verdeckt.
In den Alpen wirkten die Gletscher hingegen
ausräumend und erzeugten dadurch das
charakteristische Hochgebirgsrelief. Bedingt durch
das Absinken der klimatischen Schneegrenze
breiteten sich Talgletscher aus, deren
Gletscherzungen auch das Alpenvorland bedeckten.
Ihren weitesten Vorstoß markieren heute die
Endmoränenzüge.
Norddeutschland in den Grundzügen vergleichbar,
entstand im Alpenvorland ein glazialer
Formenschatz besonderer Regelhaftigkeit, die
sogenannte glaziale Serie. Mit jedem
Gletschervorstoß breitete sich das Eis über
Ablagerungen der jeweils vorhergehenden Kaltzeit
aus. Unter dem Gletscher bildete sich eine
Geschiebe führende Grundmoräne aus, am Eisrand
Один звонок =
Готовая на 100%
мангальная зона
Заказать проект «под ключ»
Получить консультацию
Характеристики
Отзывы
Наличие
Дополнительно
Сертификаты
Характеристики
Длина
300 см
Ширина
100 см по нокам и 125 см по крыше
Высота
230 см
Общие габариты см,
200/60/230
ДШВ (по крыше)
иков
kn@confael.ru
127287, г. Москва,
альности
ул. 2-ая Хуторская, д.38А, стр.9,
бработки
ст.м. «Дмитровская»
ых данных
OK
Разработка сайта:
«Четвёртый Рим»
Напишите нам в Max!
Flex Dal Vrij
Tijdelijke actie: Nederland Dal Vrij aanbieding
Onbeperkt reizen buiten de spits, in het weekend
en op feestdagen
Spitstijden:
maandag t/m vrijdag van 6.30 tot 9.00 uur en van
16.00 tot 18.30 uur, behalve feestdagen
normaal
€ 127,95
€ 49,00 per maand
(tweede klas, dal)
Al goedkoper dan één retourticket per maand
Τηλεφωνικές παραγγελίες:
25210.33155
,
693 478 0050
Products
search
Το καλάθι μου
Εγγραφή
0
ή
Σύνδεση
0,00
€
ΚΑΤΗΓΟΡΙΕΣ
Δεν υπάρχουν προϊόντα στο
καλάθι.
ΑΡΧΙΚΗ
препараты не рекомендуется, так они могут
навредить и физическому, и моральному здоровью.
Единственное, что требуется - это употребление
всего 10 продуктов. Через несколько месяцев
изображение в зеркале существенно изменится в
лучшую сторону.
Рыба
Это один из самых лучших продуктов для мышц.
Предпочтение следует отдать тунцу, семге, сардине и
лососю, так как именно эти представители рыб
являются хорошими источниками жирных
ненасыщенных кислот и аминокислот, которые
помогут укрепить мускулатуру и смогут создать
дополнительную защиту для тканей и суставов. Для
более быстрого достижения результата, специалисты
---
● **PROBLEM DESCRIPTION**
Whenever a line in the records above contains the string "крыше", copy that line.

● **SOLUTION TO THIS PROBLEM**
100 см по нокам и 125 см по крыше
ДШВ (по крыше)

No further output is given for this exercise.